Task brief>
Please, from the entries below, transcribe exactly the lines that begin at the line with "- [[id:cfe021f6-198a-4975-b0d3-7b9fd5697fde][Emacs Lisp]]" and end at the line with "- [[./ガイダンス_2016.org][ガイダンス]]", without the pictures.

+ + + + +

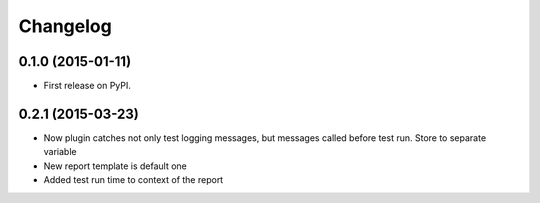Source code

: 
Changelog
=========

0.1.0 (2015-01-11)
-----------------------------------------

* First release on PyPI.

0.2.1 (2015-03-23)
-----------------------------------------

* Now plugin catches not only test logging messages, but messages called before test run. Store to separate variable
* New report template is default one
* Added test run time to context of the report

+ + + + +

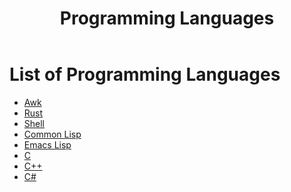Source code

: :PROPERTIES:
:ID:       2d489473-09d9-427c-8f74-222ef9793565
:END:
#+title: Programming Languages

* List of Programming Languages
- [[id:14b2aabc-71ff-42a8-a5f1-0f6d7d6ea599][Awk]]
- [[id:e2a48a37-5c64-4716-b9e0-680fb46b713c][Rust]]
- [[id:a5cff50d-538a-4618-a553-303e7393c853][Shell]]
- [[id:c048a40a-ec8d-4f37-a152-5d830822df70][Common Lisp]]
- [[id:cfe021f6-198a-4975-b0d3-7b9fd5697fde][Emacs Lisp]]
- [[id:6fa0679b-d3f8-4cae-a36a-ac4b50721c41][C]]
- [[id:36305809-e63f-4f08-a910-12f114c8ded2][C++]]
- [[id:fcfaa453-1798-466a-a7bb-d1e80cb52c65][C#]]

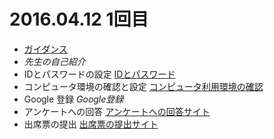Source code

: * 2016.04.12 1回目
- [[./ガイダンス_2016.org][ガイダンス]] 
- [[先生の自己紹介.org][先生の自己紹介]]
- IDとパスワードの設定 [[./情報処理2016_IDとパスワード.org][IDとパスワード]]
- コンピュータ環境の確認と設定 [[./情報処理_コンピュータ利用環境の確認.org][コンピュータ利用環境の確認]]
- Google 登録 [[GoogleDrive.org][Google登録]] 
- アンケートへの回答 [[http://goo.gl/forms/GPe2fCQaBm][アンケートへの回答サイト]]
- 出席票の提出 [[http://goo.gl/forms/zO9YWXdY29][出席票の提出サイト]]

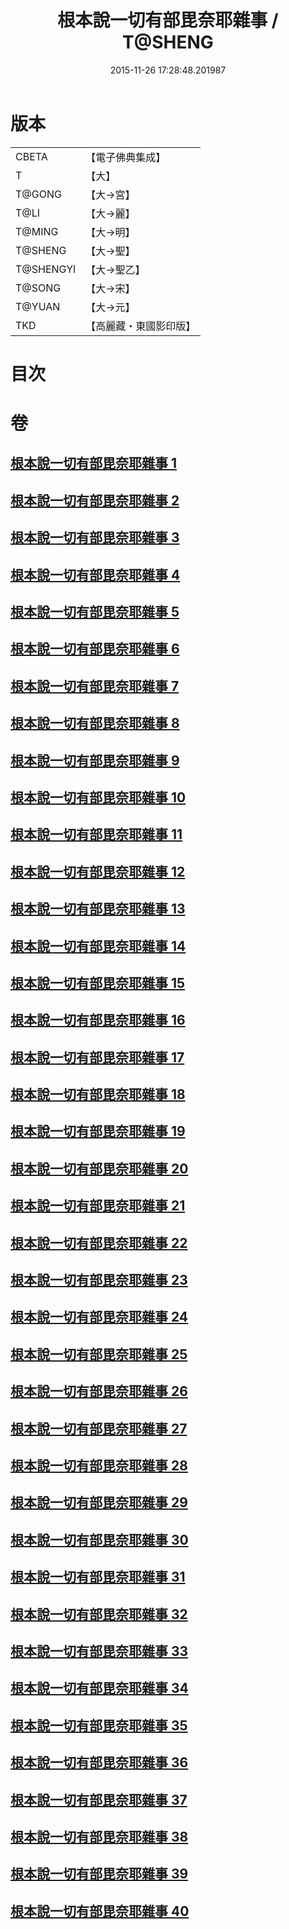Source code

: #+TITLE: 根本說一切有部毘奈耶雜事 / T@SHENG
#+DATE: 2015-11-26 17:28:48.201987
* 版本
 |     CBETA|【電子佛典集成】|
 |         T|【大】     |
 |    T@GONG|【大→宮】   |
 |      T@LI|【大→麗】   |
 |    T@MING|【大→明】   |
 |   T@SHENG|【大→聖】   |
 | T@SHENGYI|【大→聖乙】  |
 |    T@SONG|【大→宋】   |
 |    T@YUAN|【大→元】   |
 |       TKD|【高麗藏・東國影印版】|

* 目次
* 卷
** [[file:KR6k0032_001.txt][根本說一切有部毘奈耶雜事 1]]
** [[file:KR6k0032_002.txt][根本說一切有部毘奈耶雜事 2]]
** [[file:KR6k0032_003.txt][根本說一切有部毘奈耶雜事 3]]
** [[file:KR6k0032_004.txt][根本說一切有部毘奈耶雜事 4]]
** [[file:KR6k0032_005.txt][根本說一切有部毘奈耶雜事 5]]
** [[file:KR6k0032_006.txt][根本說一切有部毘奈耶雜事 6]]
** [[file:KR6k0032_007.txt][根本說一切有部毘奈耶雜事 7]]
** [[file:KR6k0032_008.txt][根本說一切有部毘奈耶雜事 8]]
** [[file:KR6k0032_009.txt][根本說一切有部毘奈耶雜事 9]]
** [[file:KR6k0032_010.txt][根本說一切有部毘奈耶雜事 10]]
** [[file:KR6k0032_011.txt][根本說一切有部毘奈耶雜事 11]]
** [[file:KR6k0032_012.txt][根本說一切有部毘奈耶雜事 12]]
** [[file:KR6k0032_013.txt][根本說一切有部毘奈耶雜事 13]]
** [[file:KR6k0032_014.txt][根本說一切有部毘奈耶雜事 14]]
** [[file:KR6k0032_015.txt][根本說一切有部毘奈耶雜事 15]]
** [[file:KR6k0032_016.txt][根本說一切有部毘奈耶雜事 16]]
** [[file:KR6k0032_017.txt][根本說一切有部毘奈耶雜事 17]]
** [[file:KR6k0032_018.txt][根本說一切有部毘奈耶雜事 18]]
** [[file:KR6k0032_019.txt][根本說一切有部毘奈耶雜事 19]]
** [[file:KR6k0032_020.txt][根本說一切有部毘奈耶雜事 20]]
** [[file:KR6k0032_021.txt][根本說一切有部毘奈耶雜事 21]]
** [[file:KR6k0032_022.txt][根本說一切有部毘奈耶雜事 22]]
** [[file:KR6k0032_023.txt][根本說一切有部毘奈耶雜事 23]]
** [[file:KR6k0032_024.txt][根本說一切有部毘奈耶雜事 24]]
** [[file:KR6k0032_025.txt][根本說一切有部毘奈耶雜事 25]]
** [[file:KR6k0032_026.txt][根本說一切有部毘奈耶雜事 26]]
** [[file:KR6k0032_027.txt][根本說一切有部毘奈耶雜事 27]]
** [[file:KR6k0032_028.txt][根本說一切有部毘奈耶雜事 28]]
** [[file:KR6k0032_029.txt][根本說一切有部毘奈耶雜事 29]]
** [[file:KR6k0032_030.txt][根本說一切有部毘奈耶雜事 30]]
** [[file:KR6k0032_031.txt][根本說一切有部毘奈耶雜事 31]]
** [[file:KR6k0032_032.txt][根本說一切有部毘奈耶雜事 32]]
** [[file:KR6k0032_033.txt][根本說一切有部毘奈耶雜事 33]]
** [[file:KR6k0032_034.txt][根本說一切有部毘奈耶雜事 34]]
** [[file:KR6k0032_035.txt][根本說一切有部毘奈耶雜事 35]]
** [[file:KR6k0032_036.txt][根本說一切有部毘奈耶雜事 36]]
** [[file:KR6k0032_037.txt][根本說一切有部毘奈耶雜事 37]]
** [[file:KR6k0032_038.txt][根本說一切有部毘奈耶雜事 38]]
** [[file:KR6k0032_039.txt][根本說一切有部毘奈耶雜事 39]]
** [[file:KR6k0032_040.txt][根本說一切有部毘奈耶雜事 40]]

+ + + + +

Result>
- [[id:cfe021f6-198a-4975-b0d3-7b9fd5697fde][Emacs Lisp]]
- [[id:6fa0679b-d3f8-4cae-a36a-ac4b50721c41][C]]
- [[id:36305809-e63f-4f08-a910-12f114c8ded2][C++]]
- [[id:fcfaa453-1798-466a-a7bb-d1e80cb52c65][C#]]

Source code

: * 2016.04.12 1回目
- [[./ガイダンス_2016.org][ガイダンス]] 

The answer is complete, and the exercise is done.